Center for Immunobiology and Vaccine Development, Children's Hospital Oakland Research Institute, Oakland, California, USA.
Clin Infect Dis. 2010 Mar 1;50 Suppl 2(S2):S54-65. doi: 10.1086/648966.
No broadly effective vaccines are available for prevention of group B meningococcal disease, which accounts for >50% of all cases. The group B capsule is an autoantigen and is not a suitable vaccine target. Outer-membrane vesicle vaccines appear to be safe and effective, but serum bactericidal responses in infants are specific for a porin protein, PorA, which is antigenically variable. To broaden protection, outer-membrane vesicle vaccines have been prepared from >1 strain, from mutants with >1 PorA, or from mutants with genetically detoxified endotoxin and overexpressed desirable antigens, such as factor H binding protein. Also, recombinant protein vaccines such as factor H binding protein, given alone or in combination with other antigens, are in late-stage clinical development and may be effective against the majority of group B strains. Thus, the prospects have never been better for developing vaccines for prevention of meningococcal disease, including that caused by group B strains.

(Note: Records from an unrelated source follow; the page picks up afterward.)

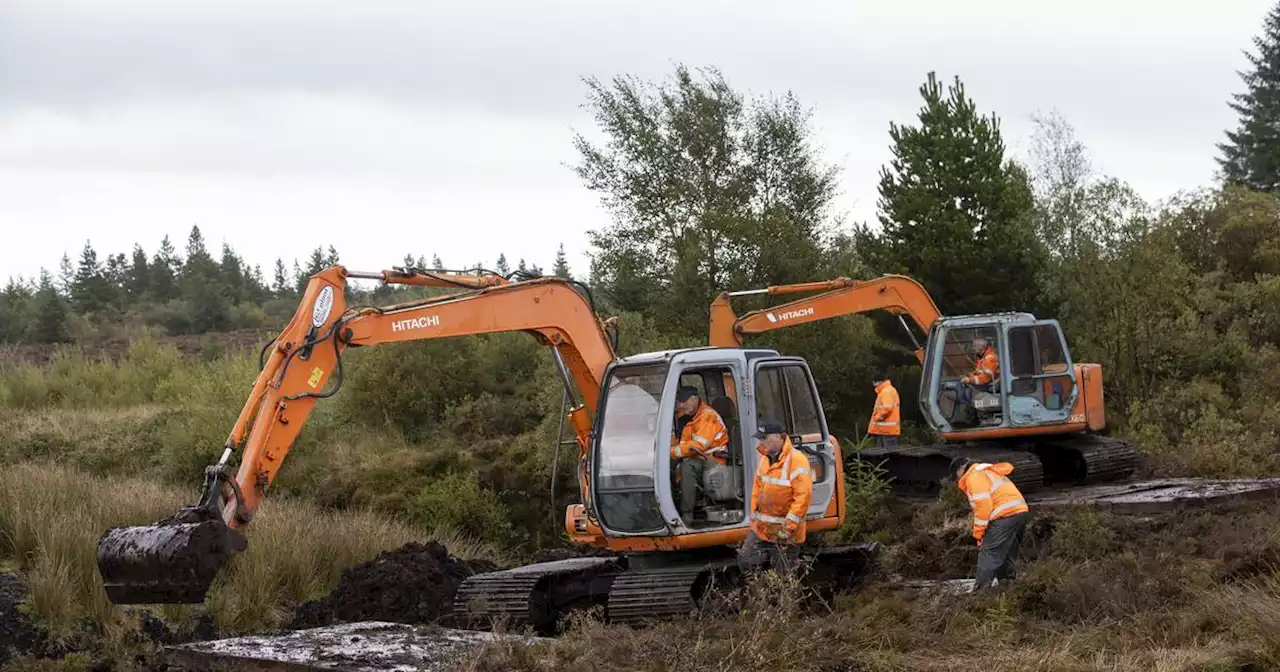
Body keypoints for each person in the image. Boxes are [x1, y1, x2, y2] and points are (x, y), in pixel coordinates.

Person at [738, 419, 813, 576]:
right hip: (762, 529)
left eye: (765, 438)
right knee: (746, 559)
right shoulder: (764, 460)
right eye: (760, 438)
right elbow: (756, 491)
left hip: (786, 532)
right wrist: (754, 519)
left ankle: (782, 598)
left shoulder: (797, 460)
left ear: (780, 437)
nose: (762, 442)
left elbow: (802, 497)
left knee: (783, 577)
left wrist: (788, 528)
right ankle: (762, 589)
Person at [950, 457, 1030, 591]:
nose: (957, 479)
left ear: (960, 470)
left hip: (1005, 515)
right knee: (1005, 553)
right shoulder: (985, 472)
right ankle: (1008, 588)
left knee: (989, 553)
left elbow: (983, 506)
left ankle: (980, 593)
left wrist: (979, 533)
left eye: (955, 475)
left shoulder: (973, 476)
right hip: (1020, 512)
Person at [670, 386, 729, 517]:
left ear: (695, 399)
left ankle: (687, 514)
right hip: (699, 457)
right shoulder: (691, 417)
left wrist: (672, 452)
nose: (681, 405)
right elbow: (683, 442)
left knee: (687, 467)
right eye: (679, 402)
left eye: (684, 401)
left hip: (712, 459)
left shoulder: (707, 417)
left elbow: (698, 445)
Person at [868, 371, 900, 448]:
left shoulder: (886, 392)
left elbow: (887, 408)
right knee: (886, 455)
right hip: (886, 431)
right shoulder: (888, 390)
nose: (873, 385)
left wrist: (877, 418)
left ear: (878, 382)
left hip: (886, 430)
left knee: (887, 455)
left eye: (874, 382)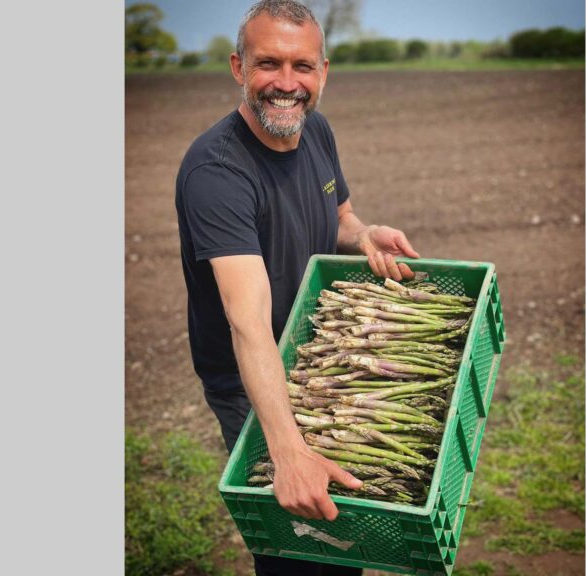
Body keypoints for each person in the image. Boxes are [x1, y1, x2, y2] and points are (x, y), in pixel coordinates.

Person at [175, 1, 420, 574]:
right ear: (238, 68)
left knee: (344, 537)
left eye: (302, 67)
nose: (287, 84)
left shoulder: (316, 130)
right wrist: (289, 452)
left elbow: (338, 217)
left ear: (324, 72)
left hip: (316, 351)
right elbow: (247, 321)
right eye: (268, 64)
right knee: (305, 552)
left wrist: (363, 235)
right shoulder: (218, 172)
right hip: (251, 373)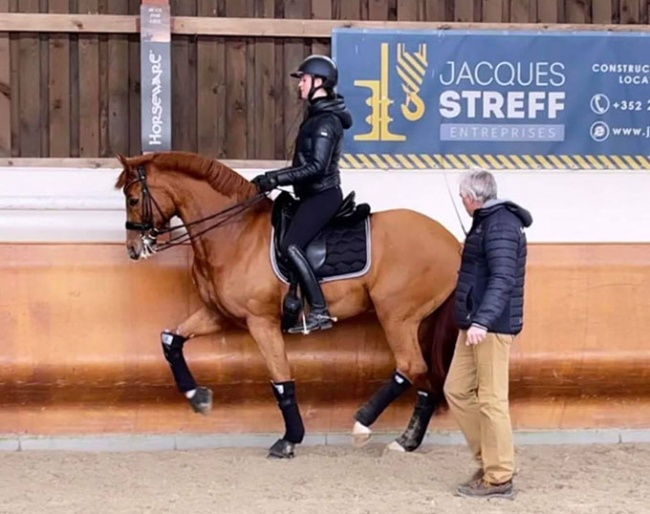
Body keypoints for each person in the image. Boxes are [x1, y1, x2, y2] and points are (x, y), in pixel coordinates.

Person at [443, 169, 533, 500]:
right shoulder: (488, 222)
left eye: (463, 196)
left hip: (490, 327)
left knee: (492, 399)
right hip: (474, 323)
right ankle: (493, 460)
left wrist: (481, 321)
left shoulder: (501, 225)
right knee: (456, 390)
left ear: (470, 197)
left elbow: (503, 278)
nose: (462, 201)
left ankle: (499, 477)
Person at [251, 54, 353, 335]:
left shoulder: (325, 122)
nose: (300, 86)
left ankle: (319, 309)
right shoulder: (317, 117)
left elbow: (316, 168)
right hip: (310, 195)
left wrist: (275, 178)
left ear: (319, 83)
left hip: (323, 196)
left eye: (304, 80)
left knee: (291, 245)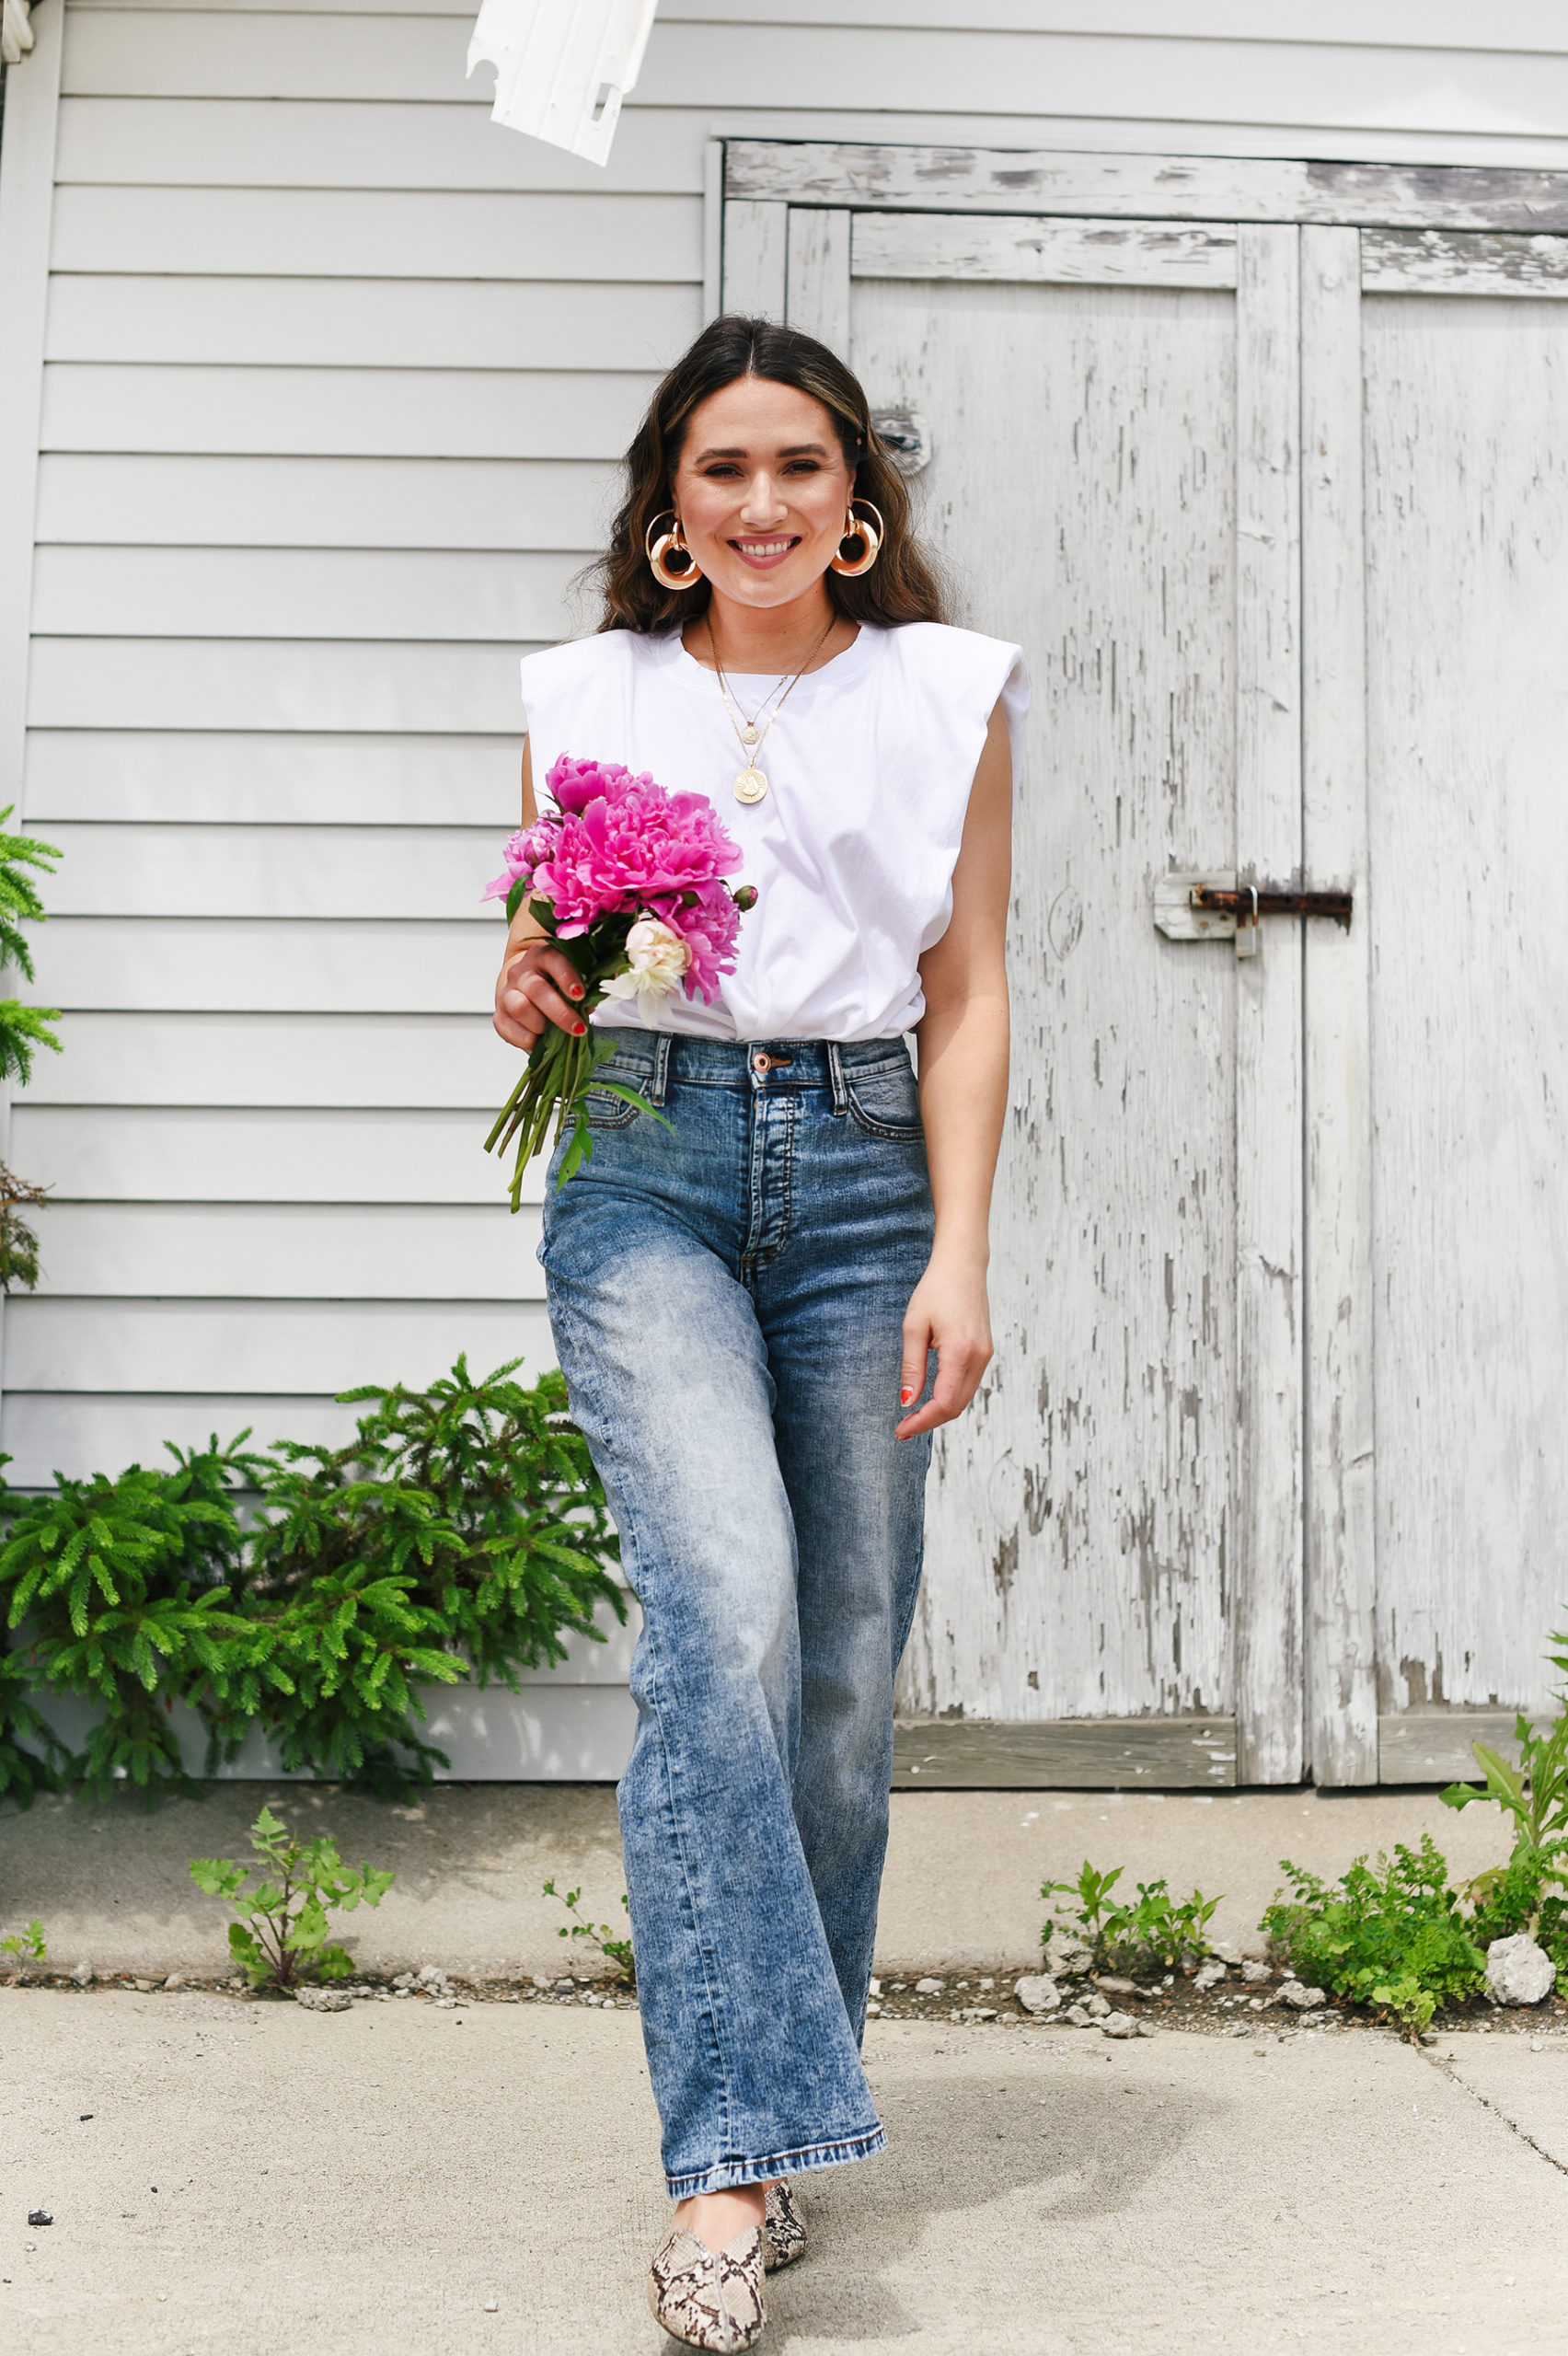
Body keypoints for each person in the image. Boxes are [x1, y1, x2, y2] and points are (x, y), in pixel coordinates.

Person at [492, 316, 1026, 2352]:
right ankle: (720, 2165)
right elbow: (540, 953)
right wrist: (525, 992)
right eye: (722, 469)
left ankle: (775, 2117)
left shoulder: (944, 695)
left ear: (860, 502)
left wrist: (957, 1249)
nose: (763, 503)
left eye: (799, 465)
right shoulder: (581, 692)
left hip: (869, 1171)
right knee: (723, 1610)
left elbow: (967, 992)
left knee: (836, 1666)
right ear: (667, 509)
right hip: (645, 1165)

目前尚无广泛有效的疫苗可用于预防 B 群脑膜炎球菌病,该病占所有病例的>50%。B 群荚膜是自身抗原,不是合适的疫苗靶标。外膜囊泡疫苗似乎安全有效,但婴儿的血清杀菌反应特异性针对一种孔蛋白 PorA,其抗原性具有变异性。为了扩大保护范围,已从>1 株制备了外膜囊泡疫苗,从具有>1 种 PorA 的突变体或从遗传解毒内毒素和过表达理想抗原(如因子 H 结合蛋白)的突变体中制备了外膜囊泡疫苗。此外,单独或与其他抗原联合使用的重组蛋白疫苗,如因子 H 结合蛋白,目前处于临床开发后期,可能对大多数 B 群菌株有效。因此,开发预防脑膜炎球菌病疫苗的前景从未如此之好,包括由 B 群菌株引起的脑膜炎球菌病。